Inilah yang dimaksudkan oleh khalifah Ali bin Abi Thalib, bahwa "harga seorang manusia bergantung pada keterampilan yang dimilikinya". Dalam hal ini, beliau pun memasukkan konsep nilai tenaga kerja yang diukur dari kemampuan tenaga kerja tersebut dalam menghasilkan suatu produk. Ibn Khaldun juga melibatkan permintaan negara terhadap produk pertanian dan kerajinan (manufaktur) sebagai faktor lain yang menciptakan permintaan. Negara, menurut Ibn Khaldun, adalah pasar terbesar yang banyak menyerap beragam produk barang dan jasa tanpa banyak mengkalkulasi.
Lebih jauh lagi. Ibn Khaldun menyatakan bahwa di tanah kaum Berber, berlaku kejadian sebaliknya. Karena tanah mereka yang subur, mereka tidak perlu menanggung biaya besar dalam produksi pertanian. Karena itu, harga bahan makanan sangat murah di daerah ini. Beliau juga mencoba menambahkan konsep nilai tenaga kerja. Beliau mengata-kan bahwa nilai tenaga kerja perlu ditambahkan pada biaya produksi. Sehingga pada akhirnya, selain faktor teknologi dan peralatan, harga jual produk pertanian juga sangat dipengaruhi oleh besarnya upah tenaga kerja. Suatu analisa empirik yang sangat cermat dan valid.
BAB III
KESIMPULAN
A. KESIMPULAN
Dari beberapa uraian di atas dapat simpulkan anatara lain sebegai berikut :
a. Bahwa sektor pertanian dan industri di Indonesia memiliki peran yang sangat besar terhadap pembangunan di indonesia itu sendiri
b.
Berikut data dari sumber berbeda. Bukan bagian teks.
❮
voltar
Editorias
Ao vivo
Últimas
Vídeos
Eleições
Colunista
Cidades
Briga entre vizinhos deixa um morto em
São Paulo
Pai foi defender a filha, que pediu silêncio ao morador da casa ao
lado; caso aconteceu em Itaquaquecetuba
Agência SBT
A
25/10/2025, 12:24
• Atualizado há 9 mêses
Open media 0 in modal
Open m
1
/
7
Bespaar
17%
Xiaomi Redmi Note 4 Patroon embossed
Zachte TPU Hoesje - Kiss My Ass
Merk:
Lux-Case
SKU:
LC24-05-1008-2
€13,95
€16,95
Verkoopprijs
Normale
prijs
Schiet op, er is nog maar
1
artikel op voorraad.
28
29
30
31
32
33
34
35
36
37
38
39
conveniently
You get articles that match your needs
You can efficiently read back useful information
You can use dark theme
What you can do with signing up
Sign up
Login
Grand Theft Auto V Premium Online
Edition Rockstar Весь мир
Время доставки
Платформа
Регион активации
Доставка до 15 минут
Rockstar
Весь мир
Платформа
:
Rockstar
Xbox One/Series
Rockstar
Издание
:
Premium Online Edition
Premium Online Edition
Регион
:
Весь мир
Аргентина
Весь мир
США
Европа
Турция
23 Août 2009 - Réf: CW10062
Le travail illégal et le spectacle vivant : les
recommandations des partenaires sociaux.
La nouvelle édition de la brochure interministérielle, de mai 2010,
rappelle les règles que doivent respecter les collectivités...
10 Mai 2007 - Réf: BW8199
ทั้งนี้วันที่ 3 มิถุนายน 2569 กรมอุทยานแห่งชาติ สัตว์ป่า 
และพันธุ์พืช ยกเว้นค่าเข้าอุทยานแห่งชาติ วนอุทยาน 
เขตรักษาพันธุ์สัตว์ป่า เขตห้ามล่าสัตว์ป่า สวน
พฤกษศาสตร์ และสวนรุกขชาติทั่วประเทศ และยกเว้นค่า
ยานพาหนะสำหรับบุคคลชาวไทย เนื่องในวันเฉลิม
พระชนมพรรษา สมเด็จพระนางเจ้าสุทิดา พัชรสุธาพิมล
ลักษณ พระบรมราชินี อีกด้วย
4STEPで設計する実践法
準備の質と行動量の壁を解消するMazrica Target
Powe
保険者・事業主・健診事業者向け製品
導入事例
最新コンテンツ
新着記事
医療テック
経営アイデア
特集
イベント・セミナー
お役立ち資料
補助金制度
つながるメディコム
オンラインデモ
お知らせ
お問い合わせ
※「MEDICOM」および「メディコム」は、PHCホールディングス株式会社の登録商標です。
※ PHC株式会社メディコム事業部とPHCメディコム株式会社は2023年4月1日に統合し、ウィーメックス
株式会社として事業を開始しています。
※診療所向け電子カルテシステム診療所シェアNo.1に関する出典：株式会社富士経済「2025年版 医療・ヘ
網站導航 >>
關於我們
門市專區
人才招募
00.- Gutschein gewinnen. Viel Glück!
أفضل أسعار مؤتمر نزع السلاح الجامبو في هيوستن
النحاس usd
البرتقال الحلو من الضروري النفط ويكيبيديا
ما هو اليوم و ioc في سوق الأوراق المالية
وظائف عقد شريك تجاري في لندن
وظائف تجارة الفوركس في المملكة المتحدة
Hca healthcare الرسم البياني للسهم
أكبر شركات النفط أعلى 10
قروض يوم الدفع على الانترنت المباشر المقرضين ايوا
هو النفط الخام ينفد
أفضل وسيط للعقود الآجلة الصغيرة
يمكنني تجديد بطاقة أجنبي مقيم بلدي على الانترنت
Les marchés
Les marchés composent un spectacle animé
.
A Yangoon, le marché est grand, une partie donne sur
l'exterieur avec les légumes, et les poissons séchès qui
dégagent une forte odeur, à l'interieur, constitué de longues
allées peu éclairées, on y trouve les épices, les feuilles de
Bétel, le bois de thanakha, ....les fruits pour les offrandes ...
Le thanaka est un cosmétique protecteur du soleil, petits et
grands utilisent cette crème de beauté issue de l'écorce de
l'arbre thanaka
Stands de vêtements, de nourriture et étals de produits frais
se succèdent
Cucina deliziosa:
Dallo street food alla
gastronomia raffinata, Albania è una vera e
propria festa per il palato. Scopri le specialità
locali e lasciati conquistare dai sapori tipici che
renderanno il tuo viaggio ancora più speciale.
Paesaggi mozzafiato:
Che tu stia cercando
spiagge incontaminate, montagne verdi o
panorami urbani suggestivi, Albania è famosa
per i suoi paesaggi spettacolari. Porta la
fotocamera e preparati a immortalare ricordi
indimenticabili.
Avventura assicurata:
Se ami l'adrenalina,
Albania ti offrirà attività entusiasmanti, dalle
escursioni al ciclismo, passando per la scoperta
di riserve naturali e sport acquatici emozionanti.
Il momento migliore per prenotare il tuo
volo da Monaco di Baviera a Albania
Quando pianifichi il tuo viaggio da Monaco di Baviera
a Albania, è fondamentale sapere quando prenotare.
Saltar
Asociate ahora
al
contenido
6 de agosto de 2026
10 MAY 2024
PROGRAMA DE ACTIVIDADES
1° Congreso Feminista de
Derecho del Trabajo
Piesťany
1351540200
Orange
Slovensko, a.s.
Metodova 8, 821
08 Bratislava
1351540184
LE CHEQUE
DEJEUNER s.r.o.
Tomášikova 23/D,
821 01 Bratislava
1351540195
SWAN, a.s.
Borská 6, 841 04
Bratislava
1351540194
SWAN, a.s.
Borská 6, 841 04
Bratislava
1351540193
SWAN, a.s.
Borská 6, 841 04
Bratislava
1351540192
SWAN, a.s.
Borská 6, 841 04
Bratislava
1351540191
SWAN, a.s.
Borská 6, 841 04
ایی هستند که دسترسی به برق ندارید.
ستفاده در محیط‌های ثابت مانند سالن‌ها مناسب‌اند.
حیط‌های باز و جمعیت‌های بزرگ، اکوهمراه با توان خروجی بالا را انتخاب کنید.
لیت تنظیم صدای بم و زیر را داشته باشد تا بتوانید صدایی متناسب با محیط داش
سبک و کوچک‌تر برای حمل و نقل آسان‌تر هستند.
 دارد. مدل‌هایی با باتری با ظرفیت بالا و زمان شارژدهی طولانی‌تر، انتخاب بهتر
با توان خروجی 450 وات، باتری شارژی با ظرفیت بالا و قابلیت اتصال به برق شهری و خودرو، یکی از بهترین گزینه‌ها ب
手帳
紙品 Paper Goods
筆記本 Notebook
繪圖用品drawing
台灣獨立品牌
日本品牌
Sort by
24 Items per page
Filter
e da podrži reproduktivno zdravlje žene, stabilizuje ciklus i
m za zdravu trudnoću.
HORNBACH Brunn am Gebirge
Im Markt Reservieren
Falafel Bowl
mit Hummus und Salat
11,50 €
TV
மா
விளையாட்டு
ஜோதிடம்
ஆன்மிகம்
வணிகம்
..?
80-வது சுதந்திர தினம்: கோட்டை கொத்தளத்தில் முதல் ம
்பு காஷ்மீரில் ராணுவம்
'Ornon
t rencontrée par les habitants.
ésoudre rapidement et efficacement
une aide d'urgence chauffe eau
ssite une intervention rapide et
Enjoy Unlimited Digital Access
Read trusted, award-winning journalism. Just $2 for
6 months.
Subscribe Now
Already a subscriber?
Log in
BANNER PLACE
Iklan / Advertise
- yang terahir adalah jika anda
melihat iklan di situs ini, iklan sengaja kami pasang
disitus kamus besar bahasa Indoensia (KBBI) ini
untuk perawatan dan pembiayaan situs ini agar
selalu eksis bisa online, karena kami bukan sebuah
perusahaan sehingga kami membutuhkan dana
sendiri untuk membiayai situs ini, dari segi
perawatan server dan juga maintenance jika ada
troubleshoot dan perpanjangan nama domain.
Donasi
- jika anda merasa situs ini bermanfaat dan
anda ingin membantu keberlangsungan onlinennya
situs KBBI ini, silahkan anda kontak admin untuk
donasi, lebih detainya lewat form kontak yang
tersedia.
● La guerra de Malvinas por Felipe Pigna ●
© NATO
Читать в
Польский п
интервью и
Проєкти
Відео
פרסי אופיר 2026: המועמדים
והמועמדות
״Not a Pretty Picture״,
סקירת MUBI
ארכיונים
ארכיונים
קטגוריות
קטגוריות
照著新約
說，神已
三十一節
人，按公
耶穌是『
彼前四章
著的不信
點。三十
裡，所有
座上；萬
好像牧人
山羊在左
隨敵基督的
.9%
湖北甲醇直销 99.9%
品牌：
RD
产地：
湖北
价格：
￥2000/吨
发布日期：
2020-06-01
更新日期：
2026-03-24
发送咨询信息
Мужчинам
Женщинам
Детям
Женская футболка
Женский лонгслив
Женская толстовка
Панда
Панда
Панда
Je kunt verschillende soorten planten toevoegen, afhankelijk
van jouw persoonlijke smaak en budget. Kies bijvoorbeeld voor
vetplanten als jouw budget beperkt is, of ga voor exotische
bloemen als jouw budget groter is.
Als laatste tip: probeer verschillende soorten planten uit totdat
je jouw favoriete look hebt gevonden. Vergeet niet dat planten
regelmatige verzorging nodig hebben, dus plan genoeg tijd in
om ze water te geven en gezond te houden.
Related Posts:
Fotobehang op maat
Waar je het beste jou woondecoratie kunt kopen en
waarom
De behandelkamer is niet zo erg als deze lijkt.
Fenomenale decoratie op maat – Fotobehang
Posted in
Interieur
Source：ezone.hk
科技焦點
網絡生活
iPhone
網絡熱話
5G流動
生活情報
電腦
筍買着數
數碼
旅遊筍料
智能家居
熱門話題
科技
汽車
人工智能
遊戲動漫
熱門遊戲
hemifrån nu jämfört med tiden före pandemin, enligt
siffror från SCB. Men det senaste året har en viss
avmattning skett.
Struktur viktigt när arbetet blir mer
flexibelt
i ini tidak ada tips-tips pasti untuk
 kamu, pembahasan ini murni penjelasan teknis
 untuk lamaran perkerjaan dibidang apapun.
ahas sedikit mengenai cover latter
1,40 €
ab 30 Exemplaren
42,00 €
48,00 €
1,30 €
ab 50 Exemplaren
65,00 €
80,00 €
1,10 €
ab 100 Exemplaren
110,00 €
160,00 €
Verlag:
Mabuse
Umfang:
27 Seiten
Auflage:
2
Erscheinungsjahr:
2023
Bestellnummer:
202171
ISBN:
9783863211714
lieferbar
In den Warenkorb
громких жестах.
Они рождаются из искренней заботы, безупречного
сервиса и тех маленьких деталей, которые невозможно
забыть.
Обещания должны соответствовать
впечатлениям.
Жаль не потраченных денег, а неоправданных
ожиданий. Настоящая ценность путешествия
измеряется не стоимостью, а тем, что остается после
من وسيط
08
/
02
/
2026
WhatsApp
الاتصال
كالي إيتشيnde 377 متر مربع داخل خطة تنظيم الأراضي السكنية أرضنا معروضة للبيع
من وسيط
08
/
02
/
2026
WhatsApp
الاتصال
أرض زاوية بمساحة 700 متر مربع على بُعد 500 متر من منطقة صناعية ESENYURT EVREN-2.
Peran sektor pertanian dan industri dalam penyerapan tenaga cukup besar, hal ini dapat dilihat bahwa Pada 2005, sektor pertanian menyumbang 13,4% terhadap PDB,sedangkan sektor industri pengolahan menyumbang 28,1% terhadap PDB. Sementara itu, pada 2006-2007 bila melihat data yang dikeluarkan BPS dalam berita resmi Agustus 2007, sumbangan sektor pertanian sedikit meningkat. Sektor pertanian menyumbang 13,6% terhadap PDB untuk periode triwulan I tahun 2007.
c. Sektor pertanian khususnya sektor-sektor kecil tanaman industri dan perhutanan akan terus memainkan peranan penting sebagai pembekal utama bahan mentah kepada industri berasaskan sumber.
B. SARAN
Dari urain di atas akhirnya saya menyampaikan terimakasih pada dosen pembimbing yang telah banyak memberikan petunkuk baik petunjuk teknes ataupun non teksnes, dari itu saya menyampaikan banyak terima kasih.
Tidak ada gading yang tak retak, pepatah itu kira cukup mewakili kekurangan dari makalah ini. Oleh sebab itu saran dari pembaca akan sangat membantu untuk perbaikan selanjutnya.